- Outfielder
- Born: February 21, 1944 (age 82) Naruto, Tokushima, Japan^{[citation needed]}
- Batted: RightThrew: Right

debut
- 1966, for the Hankyu Braves

Last appearance
- 1979, for the Hankyu Braves

Career statistics
- Batting average: .285
- Home runs: 338
- Runs batted in: 969
- Stats at Baseball Reference

Teams
- As player Hankyu Braves (1966–1979); As coach Hankyu Braves (1980–1982); Seibu Lions (1985); Nankai Hawks (1987–1988); Yokohama BayStars (1993–1995); Chiba Lotte Marines (1997–1998);

Career highlights and awards
- 3x Japan Series champion (1975–1977); 2× Pacific League MVP (1969, 1971); 7x Best Nine Award (1967, 1969, 1970, 1971, 1972, 1973, 1975);

= Tokuji Nagaike =

Japanese baseball player

Tokuji "Atsushi" Nagaike (長池 徳士, born February 21, 1944) is a Japanese former professional baseball outfielder in Nippon Professional Baseball. He played 14 seasons in NPB, all for the Hankyu Braves, from 1966 to 1979. A two-time Pacific League Most Valuable Player and seven-time Best Nine Award-winner, Nagaike was one of his era's best players in Japan's Pacific League.

In 1967, Nagaike hit .281 with 27 home runs and 78 RBI and was given a Best Nine Award as an outfielder.

In 1969, Nagaike hit .316 with 95 runs scored, 41 home runs, 101 RBI, 21 stolen bases, and a 1.005 OPS, to win the Pacific League MVP Award. That year he led the Pacific League in runs, home runs, and RBI, and won his second Best Nine Award.

Nagaike won another Best Nine Award in 1970 with 28 home runs and 102 RBI to go along with a .309 batting average.
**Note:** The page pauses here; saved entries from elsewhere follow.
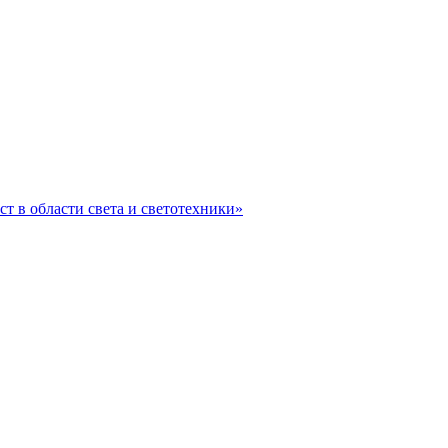
ст в области света и светотехники»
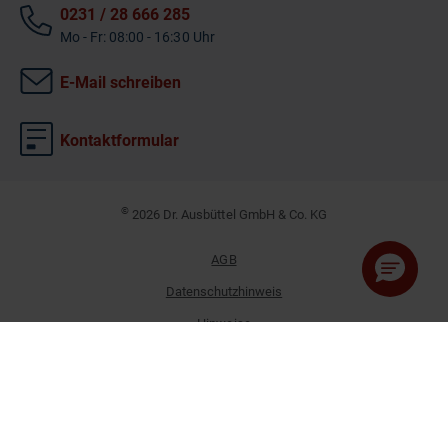
0231 / 28 666 285
Mo - Fr: 08:00 - 16:30 Uhr
E-Mail schreiben
Kontaktformular
©
2026 Dr. Ausbüttel GmbH & Co. KG
AGB
Datenschutzhinweis
Hinweise
Impressum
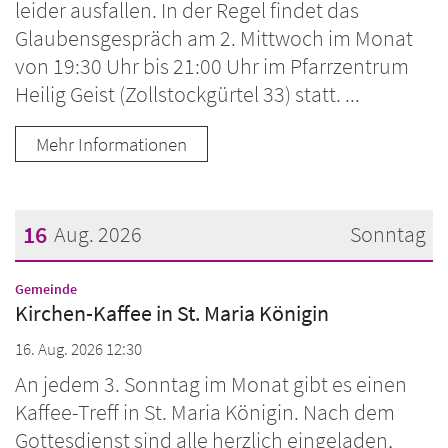
leider ausfallen. In der Regel findet das
Glaubensgespräch am 2. Mittwoch im Monat
von 19:30 Uhr bis 21:00 Uhr im Pfarrzentrum
Heilig Geist (Zollstockgürtel 33) statt. ...
Mehr Informationen
16
Aug. 2026
Sonntag
Datum: 16. August 2026
:
Gemeinde
Kirchen-Kaffee in St. Maria Königin
16. Aug. 2026 12:30
An jedem 3. Sonntag im Monat gibt es einen
Kaffee-Treff in St. Maria Königin. Nach dem
Gottesdienst sind alle herzlich eingeladen,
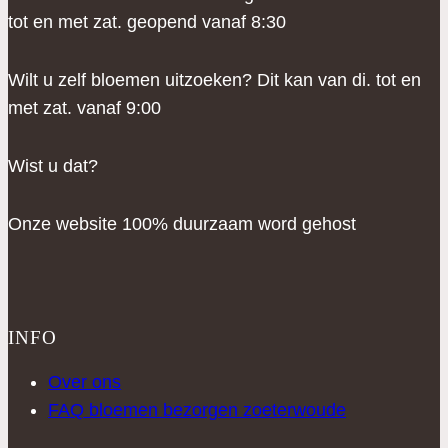
tot en met zat. geopend vanaf 8:30
Wilt u zelf bloemen uitzoeken? Dit kan van di. tot en
met zat. vanaf 9:00
Wist u dat?
Onze website 100% duurzaam word gehost
INFO
Over ons
FAQ bloemen bezorgen zoeterwoude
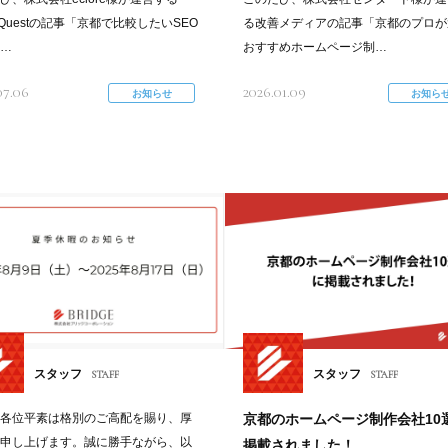
k-Questの記事「京都で比較したいSEO
る改善メディアの記事「京都のプロが
…
おすすめホームページ制…
07.06
2026.01.09
お知らせ
お知ら
スタッフ
スタッフ
STAFF
STAFF
各位平素は格別のご高配を賜り、厚
京都のホームページ制作会社10
申し上げます。誠に勝手ながら、以
掲載されました！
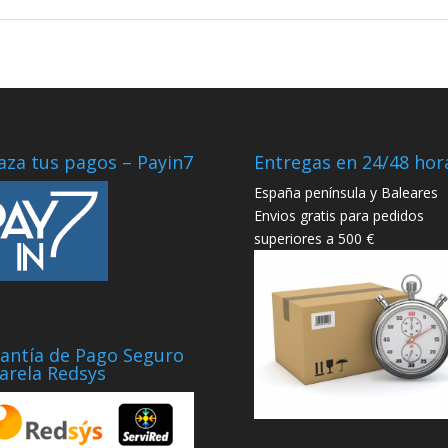
aza tus pagos – Payin7
Entregas en 24/48 hor
España península y Baleares
Envios gratis para pedidos
superiores a 500 €
antía de Pago Seguro
arela Redsys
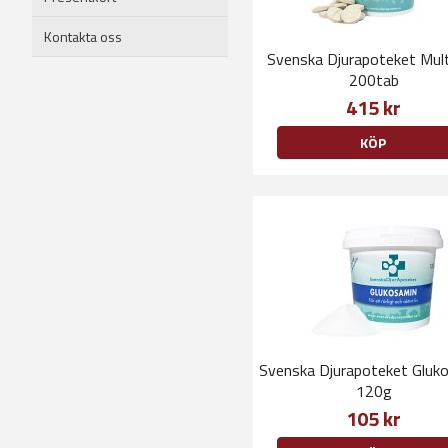
Kontakta oss
Svenska Djurapoteket Mult
200tab
415 kr
KÖP
Svenska Djurapoteket Gluk
120g
105 kr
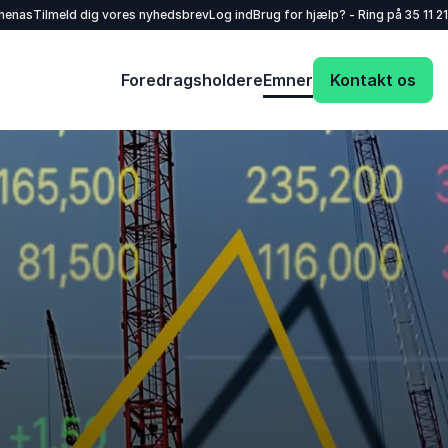
henas
Tilmeld dig vores nyhedsbrev
Log ind
Brug for hjælp? - Ring på
35 11 21
Foredragsholdere
Emner
Kontakt os
Dit navn
*
E-mail
*
Dit telefonnummer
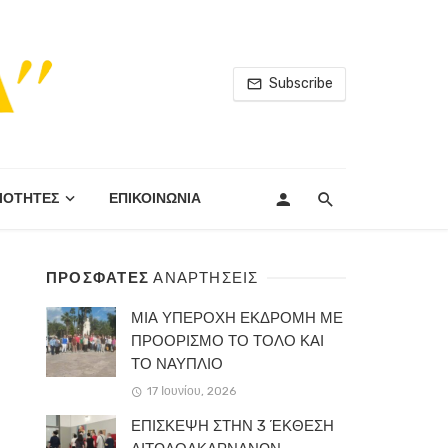
Subscribe
ΙΟΤΗΤΕΣ
ΕΠΙΚΟΙΝΩΝΙΑ
ΠΡΟΣΦΑΤΕΣ
ΑΝΑΡΤΗΣΕΙΣ
ΜΙΑ ΥΠΕΡΟΧΗ ΕΚΔΡΟΜΗ ΜΕ
ΠΡΟΟΡΙΣΜΟ ΤΟ ΤΟΛΟ ΚΑΙ
ΤΟ ΝΑΥΠΛΙΟ
17 Ιουνίου, 2026
ΕΠΙΣΚΕΨΗ ΣΤΗΝ 3 ΈΚΘΕΣΗ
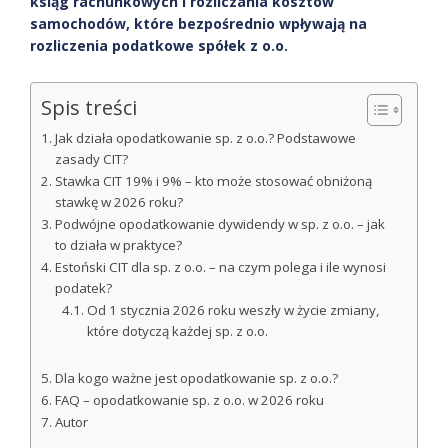
ksiąg rachunkowych i rozliczania kosztów
samochodów, które bezpośrednio wpływają na
rozliczenia podatkowe spółek z o.o.
Spis treści
Jak działa opodatkowanie sp. z o.o.? Podstawowe
zasady CIT?
Stawka CIT 19% i 9% – kto może stosować obniżoną
stawkę w 2026 roku?
Podwójne opodatkowanie dywidendy w sp. z o.o. – jak
to działa w praktyce?
Estoński CIT dla sp. z o.o. – na czym polega i ile wynosi
podatek?
Od 1 stycznia 2026 roku weszły w życie zmiany,
które dotyczą każdej sp. z o.o.
Dla kogo ważne jest opodatkowanie sp. z o.o.?
FAQ – opodatkowanie sp. z o.o. w 2026 roku
Autor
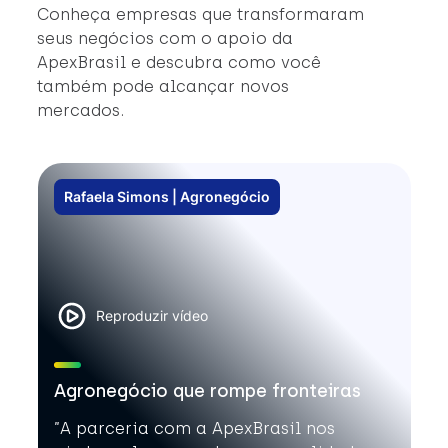
#
Conheça empresas que transformaram
#
seus negócios com o apoio da
ApexBrasil e descubra como você
também pode alcançar novos
mercados.
Rafaela Simons | Agronegócio
Reproduzir vídeo
Agronegócio que rompe fronteiras
”A parceria com a ApexBrasil nos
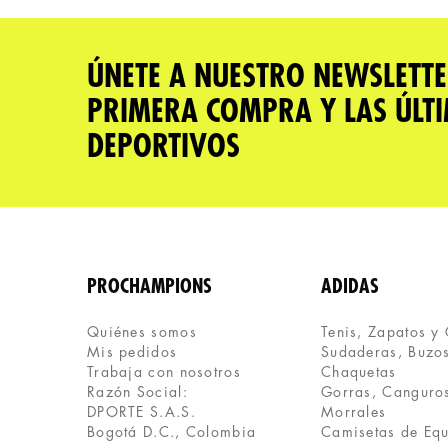
★
★
★
★
★
Tu nombre
ÚNETE A NUESTRO NEWSLETTE
PRIMERA COMPRA Y LAS ÚLT
Dirección de email
DEPORTIVOS
Escribe un comentario
PROCHAMPIONS
ADIDAS
Quiénes somos
Tenis, Zapatos y
Mis pedidos
Sudaderas, Buzos
ENVIAR COMENTARIO
Trabaja con nosotros
Chaquetas
Razón Social:
Gorras, Canguros
DPORTE S.A.S.
Morrales
Bogotá D.C., Colombia
Camisetas de Eq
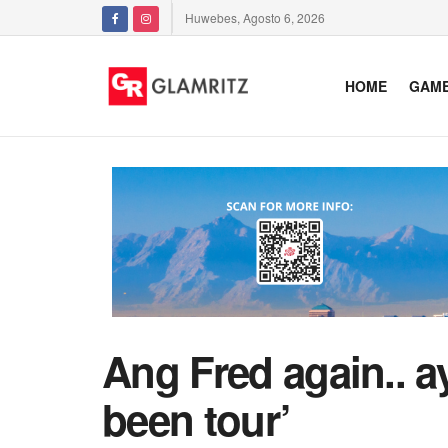
Huwebes, Agosto 6, 2026
HOME
GAM
Ang Fred again.. 
been tour’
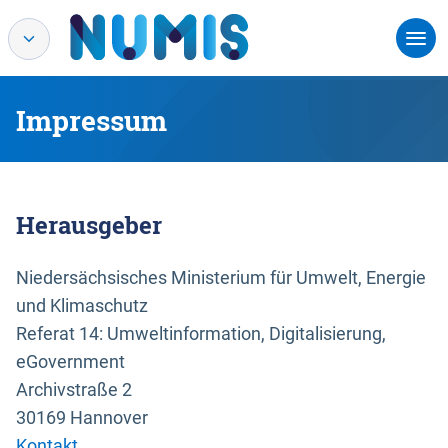
Impressum
Herausgeber
Niedersächsisches Ministerium für Umwelt, Energie
und Klimaschutz
Referat 14: Umweltinformation, Digitalisierung,
eGovernment
Archivstraße 2
30169 Hannover
Kontakt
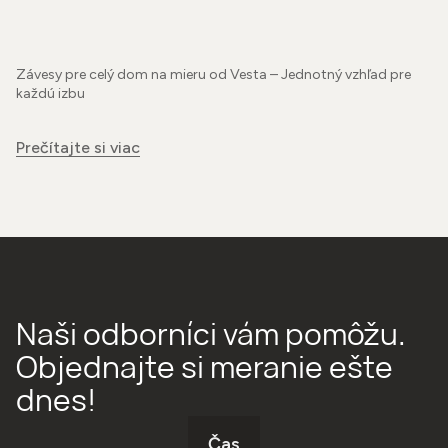
Závesy pre celý dom na mieru od Vesta – Jednotný vzhľad pre
každú izbu
Prečítajte si viac
Naši odborníci vám pomôžu.
Objednajte si meranie ešte
dnes!
Čas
In 1971 he hit .317 with 40 home runs and 114 RBI, to go with a 1.022 OPS, to win his second Pacific League MVP Award and third Best Nine Award. Nagaikie's 87 runs scored led the league. That year he also had a then-league record 32-game hitting streak.

He surpassed 40 home runs and 1.000 OPS each of the following two seasons, with his .290 average, 41 home runs and 95 RBI in 1972 earning him another Best Nine Award. His 1973 stats of 43 home runs and 109 RBI, to go with a .313 average garnered Nagaike his sixth Best Nine Award.

In 1975, the Pacific League instituted the designated hitter. Nagaike hit 25 home runs that season and became the very first player to win the Best Nine Award in the DH position. It was his seventh and final Best Nine Award.

Late in his career, as he became a part-time player, Nagaike's Braves won three straight Japan Series championships, in 1975, 1976, and 1977.

After retiring as a player, Nagaike stayed on as a coach in the NPB through the 1980s and 1990s. Despite his accomplishments, he has not made the Japanese Baseball Hall of Fame, falling short on the ballot as late as 2025.